**Excerpted passage**
We get it. The allure of programmatic’s benefits is so vast that, although there can very well be a tipping point between risk and reward in the future, that time is years down the road. However, at current rates, the growth of bad ads in the marketplace could very well make the current model untenable at some point in the future.

When that occurs, a nearly $100 billion global industry will stop in its tracks in search of new avenues to take, and there’s nothing efficient about that process. Instead, rather than looking at the ultimate demise of programmatic as an inevitability, there are remedies to help heal those wounds. However, as is always the case, such solutions require market participants to embrace them.

While GDPR is still in its infancy, the disruption it has already caused in the marketplace is palpable. With possible fines in the tens of millions, the initiative has enough teeth to make even the world’s largest organizations sit up and take notice. But GDPR and similar regulatory efforts, at least in their current forms, really only address the data leakage side of the problem, and not even the full scope of it. But as the saying goes, it’s a start.

**Assignment A**
For each statement about the passage on programmatic advertising and GDPR, answer yes or no and quote the words of the passage that decide it. (i) The passage describes the global programmatic industry as worth nearly $100 billion. (ii) The passage treats the demise of programmatic as unavoidable. (iii) The passage holds that GDPR, in its current form, covers only part of the data leakage problem.
**Assignment B**
Quote every sentence in the passage on programmatic advertising and GDPR that begins with "However" or "But".
**Assignment C**
Continue the passage on programmatic advertising and GDPR, picking up after its final sentence.
The records after this text have no role here.

**Records shown**
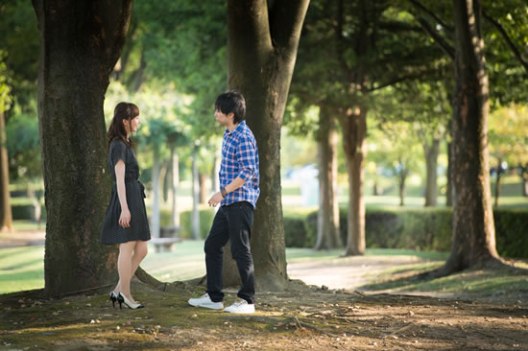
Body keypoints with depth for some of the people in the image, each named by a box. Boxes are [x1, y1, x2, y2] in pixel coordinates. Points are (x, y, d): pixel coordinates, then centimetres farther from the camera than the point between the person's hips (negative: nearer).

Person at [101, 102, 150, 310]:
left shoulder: (124, 144, 18)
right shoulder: (119, 145, -11)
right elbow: (120, 179, -16)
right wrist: (124, 208, -21)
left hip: (133, 199, 10)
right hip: (126, 200, -10)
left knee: (141, 249, 8)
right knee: (127, 248, -4)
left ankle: (119, 291, 12)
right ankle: (125, 295, 4)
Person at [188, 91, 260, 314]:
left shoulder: (244, 137, -16)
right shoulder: (228, 134, 14)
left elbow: (248, 172, -22)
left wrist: (223, 192, -23)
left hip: (241, 201, -10)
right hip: (227, 203, 10)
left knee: (240, 250, -5)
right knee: (212, 245, 11)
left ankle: (247, 301, 3)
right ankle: (214, 297, 18)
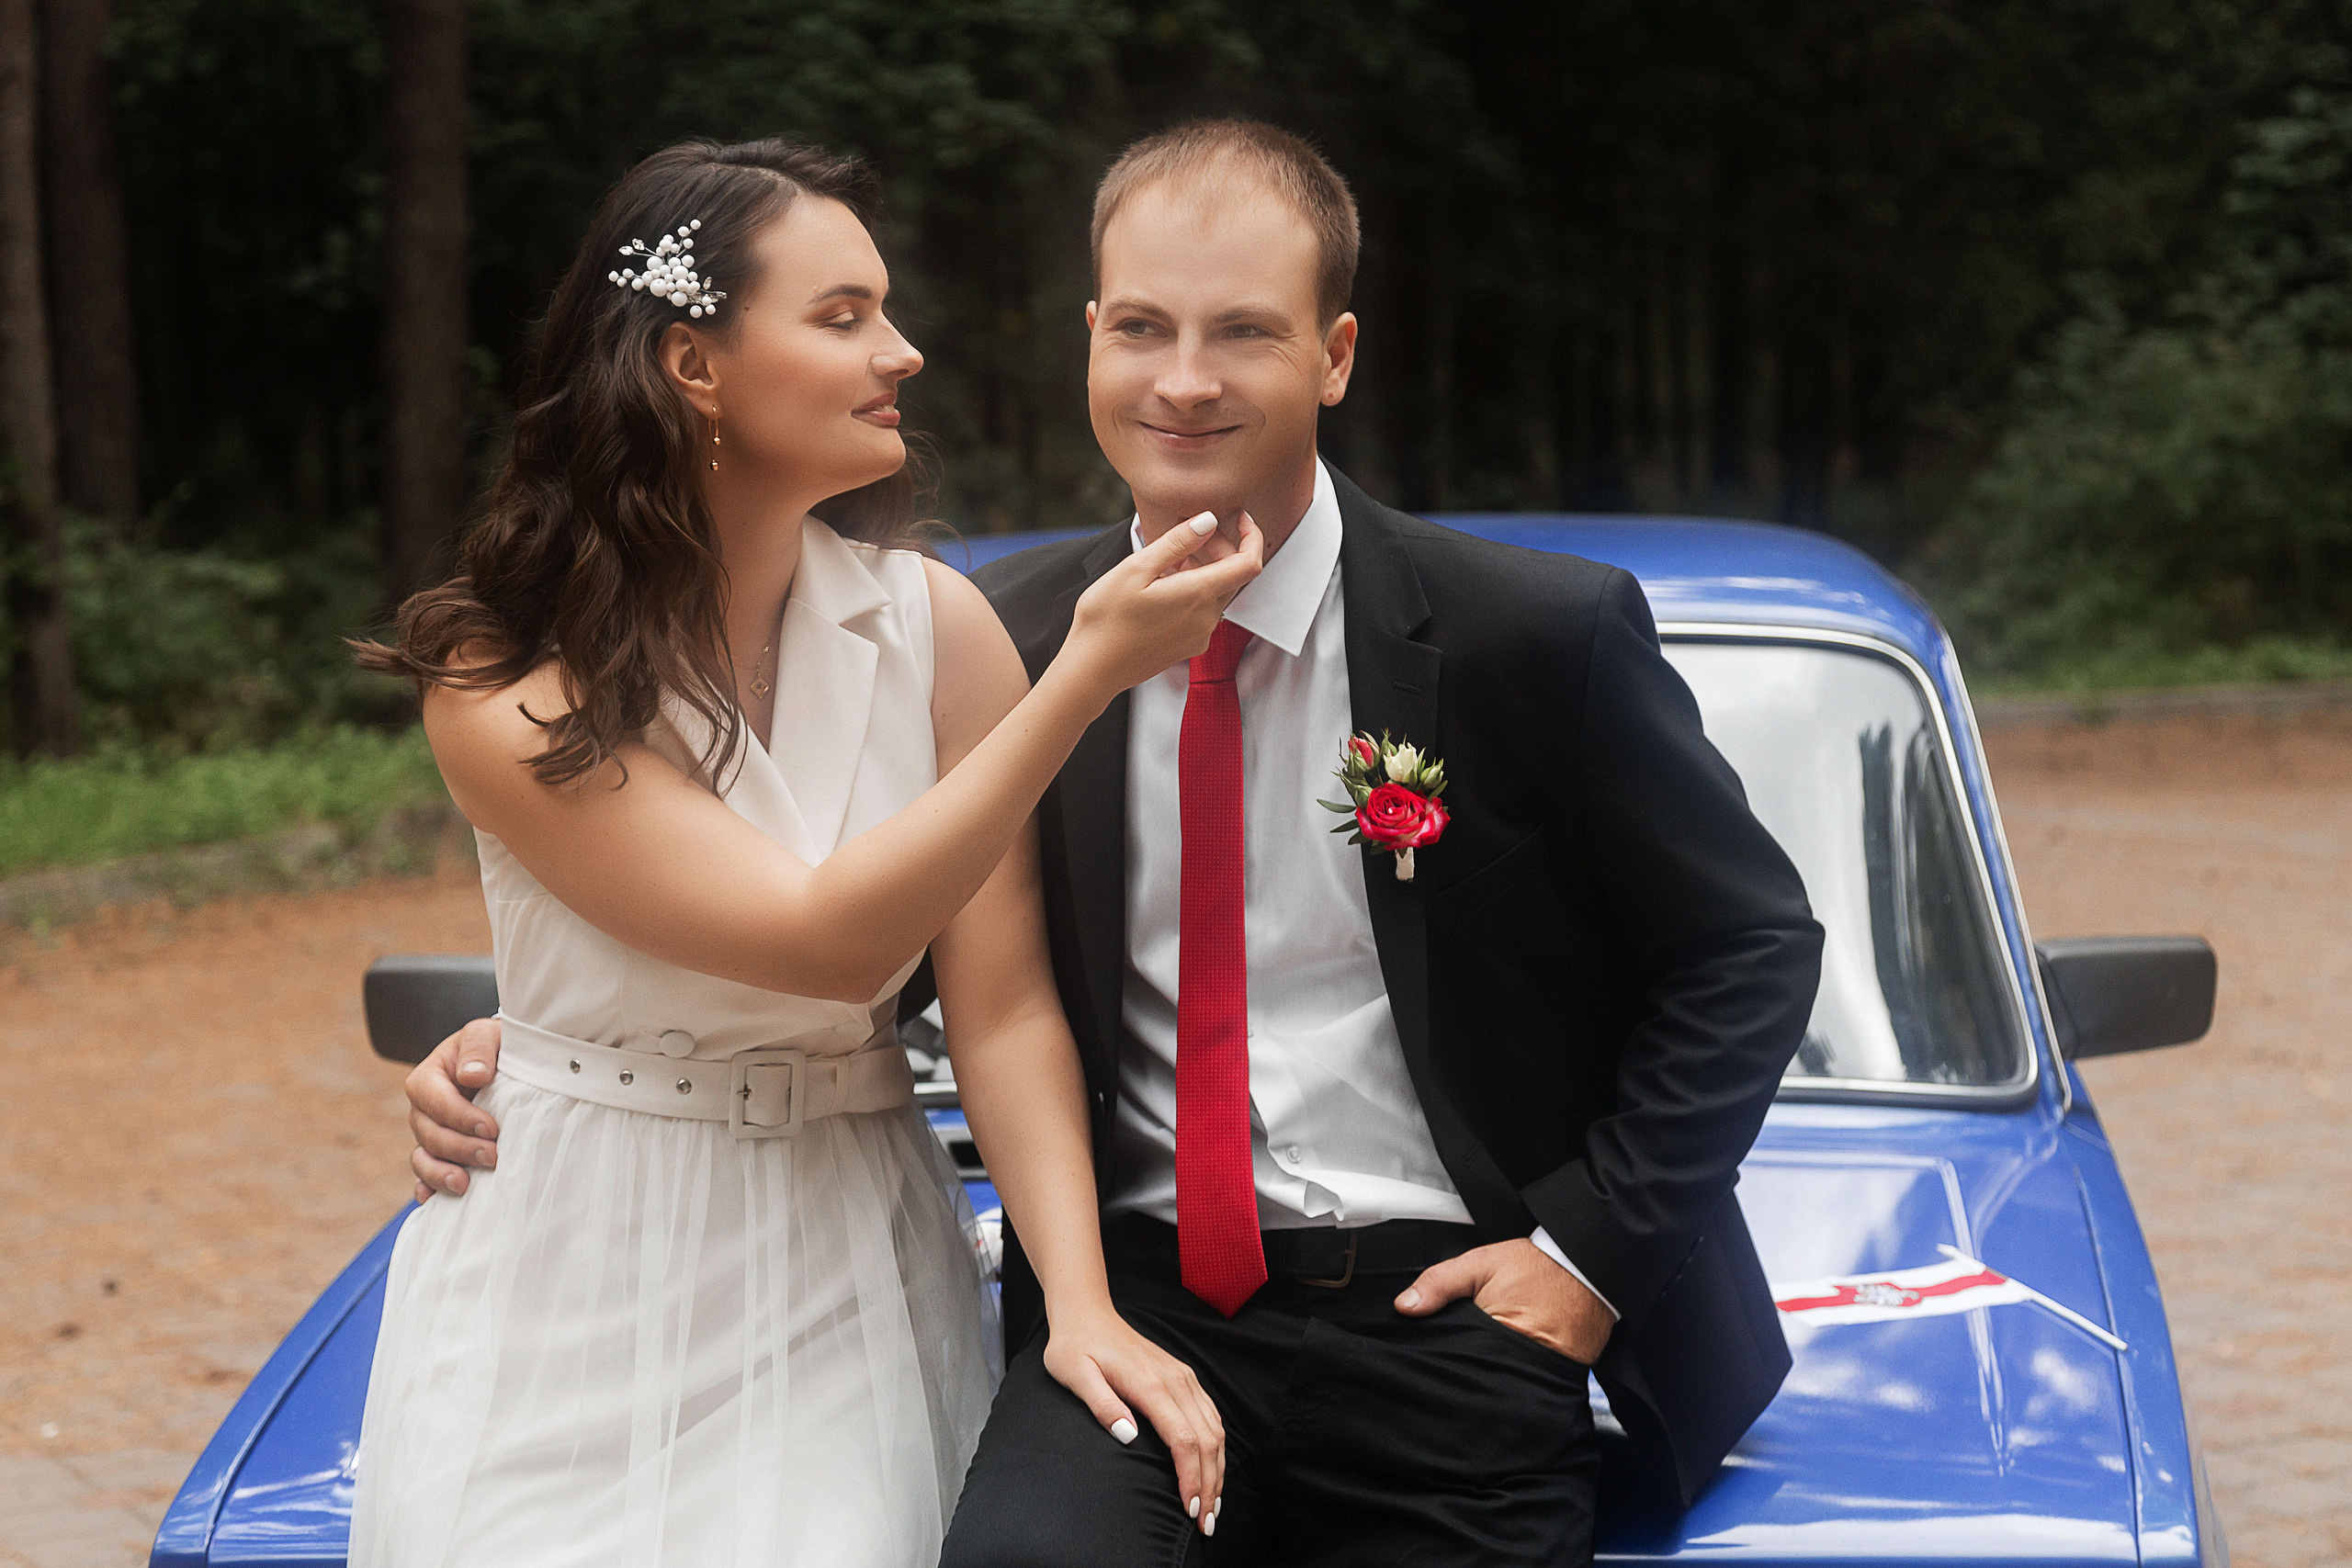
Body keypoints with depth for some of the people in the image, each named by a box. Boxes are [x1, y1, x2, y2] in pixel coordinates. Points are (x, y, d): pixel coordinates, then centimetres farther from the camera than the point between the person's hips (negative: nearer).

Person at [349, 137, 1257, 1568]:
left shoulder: (933, 626, -5)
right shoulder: (505, 686, -14)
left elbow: (1002, 1003, -6)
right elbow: (832, 942, -21)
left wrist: (1082, 1303, -19)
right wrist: (1091, 675, -24)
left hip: (846, 1285, 2)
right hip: (581, 1279, -2)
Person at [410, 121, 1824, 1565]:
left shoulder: (1543, 632, -4)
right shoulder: (1000, 637, 2)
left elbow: (1756, 943, 5)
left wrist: (1593, 1248, -4)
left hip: (1443, 1315, 0)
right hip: (1137, 1296, 0)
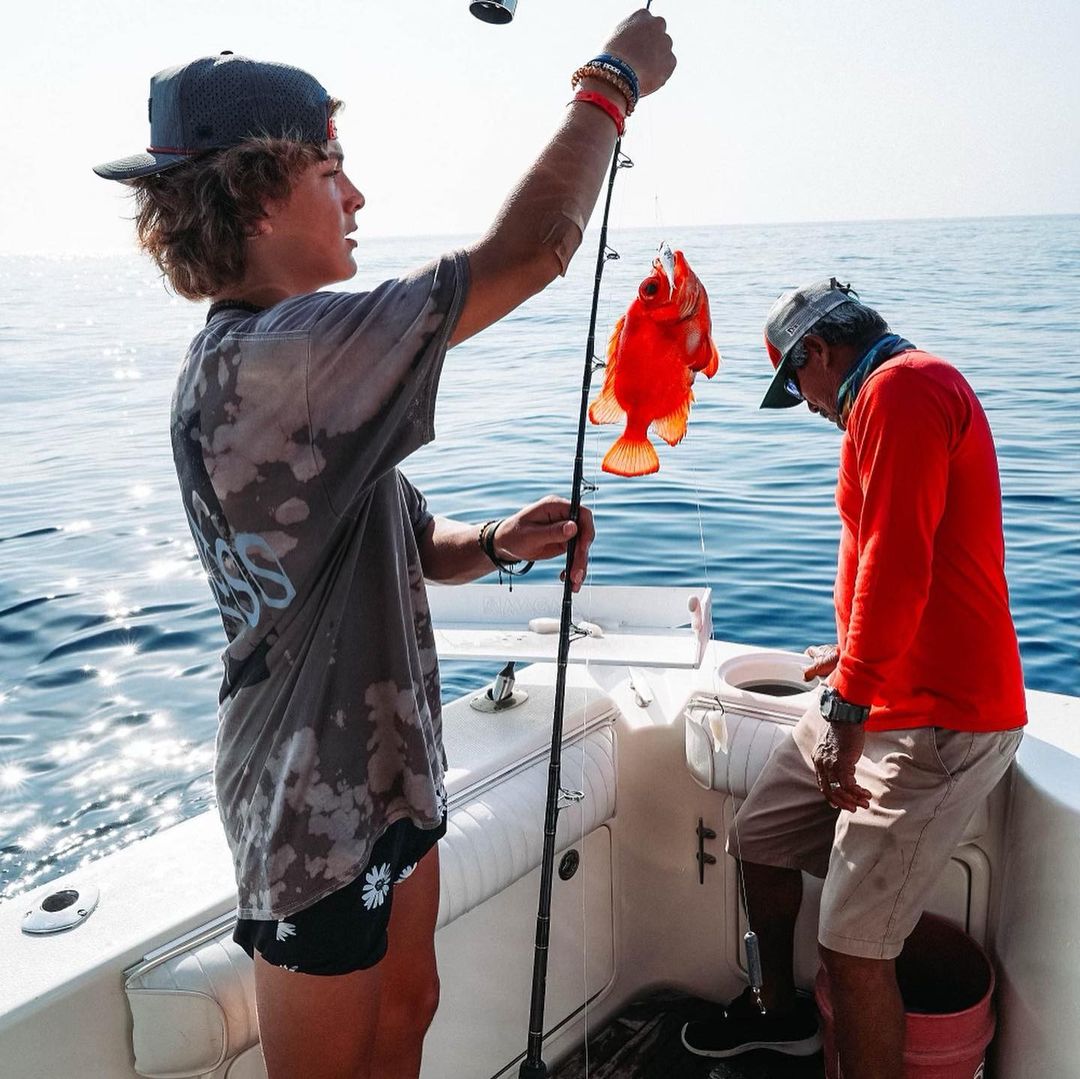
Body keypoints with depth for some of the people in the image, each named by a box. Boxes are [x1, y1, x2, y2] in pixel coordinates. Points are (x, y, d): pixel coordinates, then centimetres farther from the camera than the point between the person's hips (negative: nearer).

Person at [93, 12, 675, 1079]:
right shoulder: (274, 353, -26)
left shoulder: (246, 361, 7)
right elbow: (531, 247, -26)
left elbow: (404, 548, 11)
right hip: (316, 808, -9)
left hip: (382, 773, 9)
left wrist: (498, 542, -8)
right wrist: (613, 81, -11)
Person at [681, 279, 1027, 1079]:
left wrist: (848, 712, -24)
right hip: (873, 699, 11)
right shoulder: (901, 394, 19)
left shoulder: (901, 389, -14)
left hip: (934, 720, -11)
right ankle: (782, 1013, 40)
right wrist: (852, 655, 39)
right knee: (759, 840, 19)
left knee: (853, 949, -10)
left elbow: (898, 565, -25)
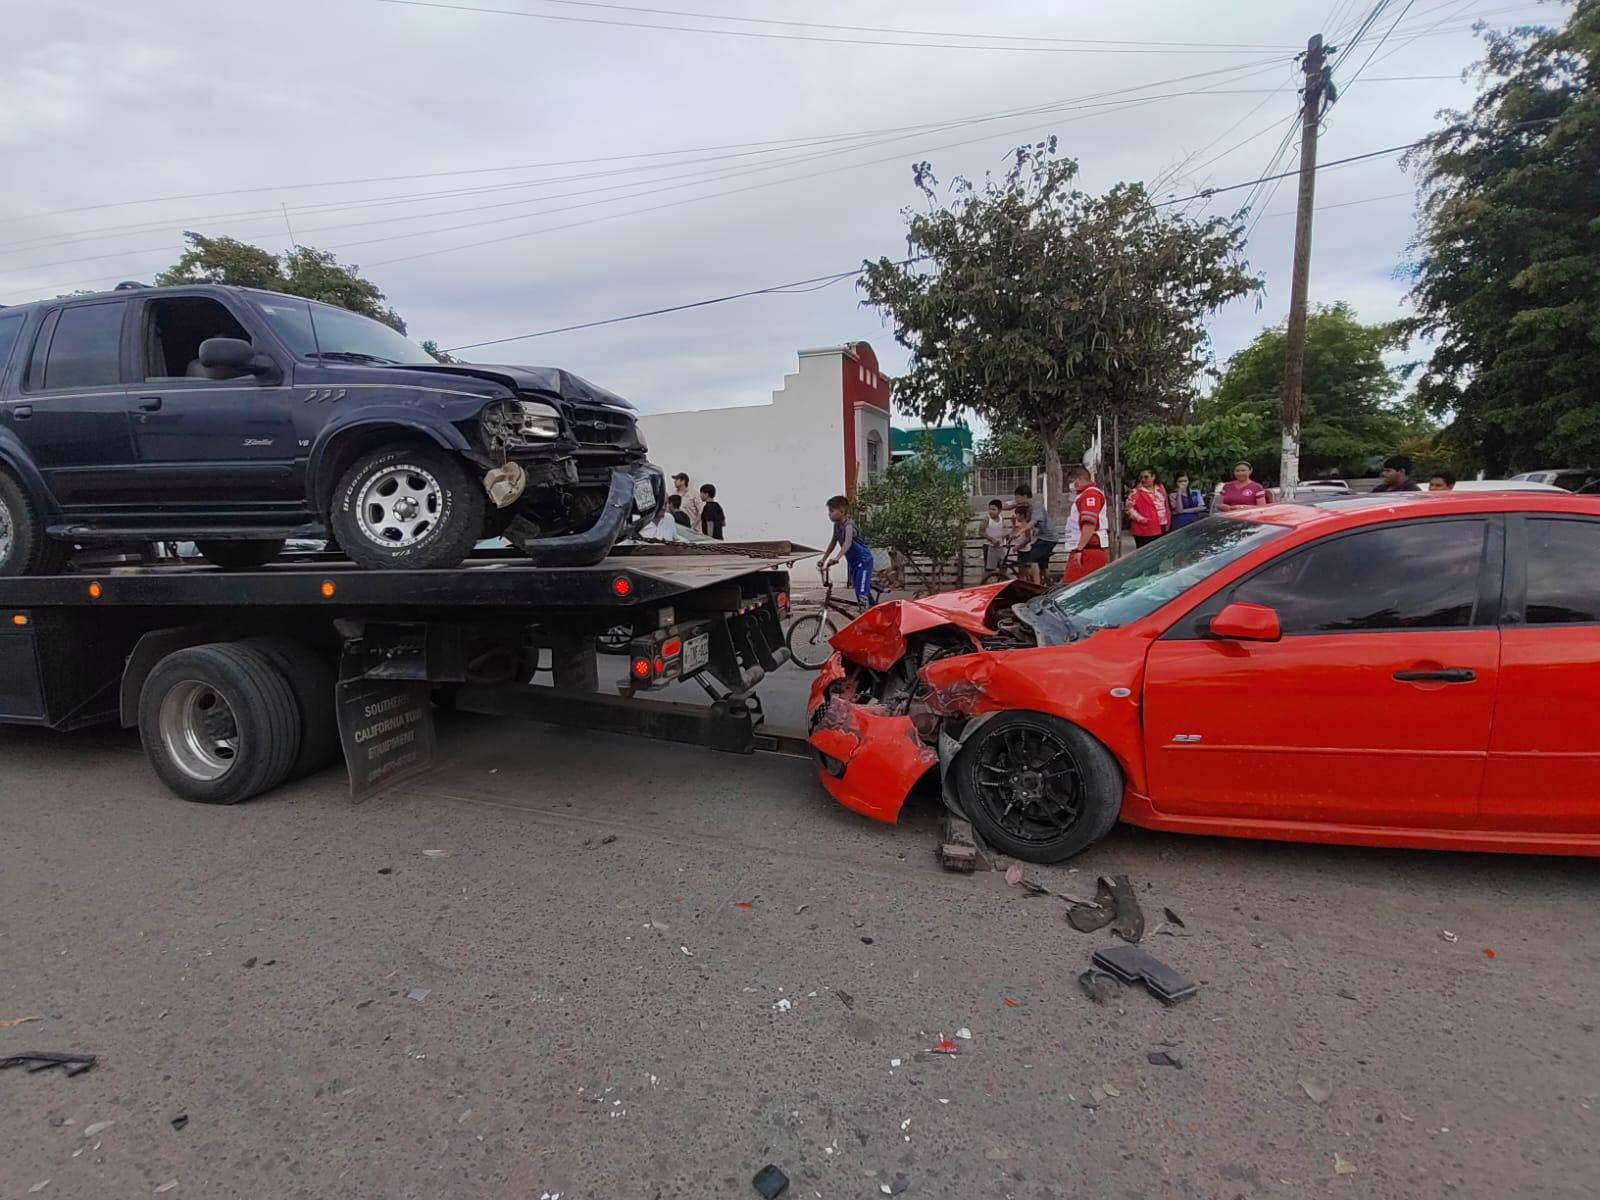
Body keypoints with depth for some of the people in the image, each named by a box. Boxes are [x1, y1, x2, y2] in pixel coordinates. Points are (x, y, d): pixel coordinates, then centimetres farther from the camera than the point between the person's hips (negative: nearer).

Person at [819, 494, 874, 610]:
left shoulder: (848, 525, -24)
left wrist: (837, 558, -55)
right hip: (852, 561, 9)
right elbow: (833, 543, 14)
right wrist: (823, 559, 14)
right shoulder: (837, 525, 1)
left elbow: (848, 542, -41)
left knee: (862, 592, -16)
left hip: (863, 560, -9)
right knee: (858, 590, 15)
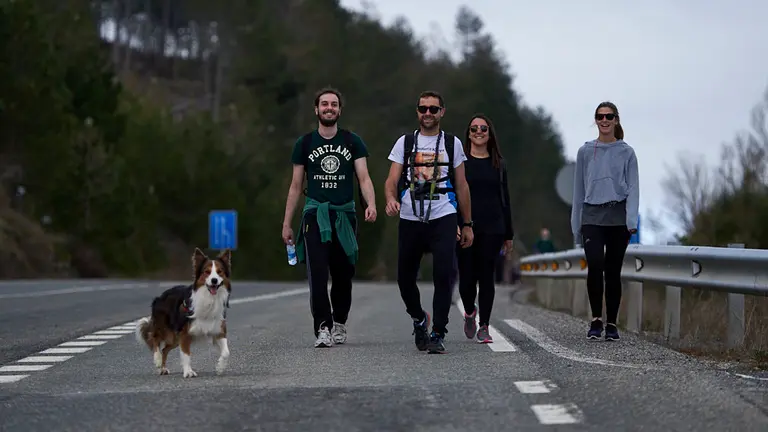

**Exercise output A**
(i) Yes: "a nearly $100 billion global industry will stop in its tracks"
(ii) No: "rather than looking at the ultimate demise of programmatic as an inevitability, there are remedies to help heal those wounds"
(iii) Yes: "really only address the data leakage side of the problem, and not even the full scope of it"

**Exercise output B**
- "However, at current rates, the growth of bad ads in the marketplace could very well make the current model untenable at some point in the future."
- "However, as is always the case, such solutions require market participants to embrace them."
- "But GDPR and similar regulatory efforts, at least in their current forms, really only address the data leakage side of the problem, and not even the full scope of it."
- "But as the saying goes, it's a start."

**Exercise output C**
To slow the progression of bad ads in the digital advertising world in a meaningful way, DSPs must be more proactive in policing the ads they let through the door in the first place. Also, the massive cloud servers that house most of the malicious content must take a closer look at the files constantly moving through them.

Ultimately, though, publishers must take it upon themselves to protect their own interests, remaining the last line of defense through ad blocking technology until the rest of the ecosystem joins the fight. This is where a comprehensive, holistic approach that simultaneously blocks and scans for bad ads can provide so much value. It gives publishers, their stakeholders, and customers a robust solution that addresses the problem in its entirety rather than a piecemeal strategy that treats effects instead of causes. Given the magnitude of what’s at stake – both in terms of dollars and brand – publishers are best-served embracing effective solutions for bad ads while the digital ad industry continues to evolve.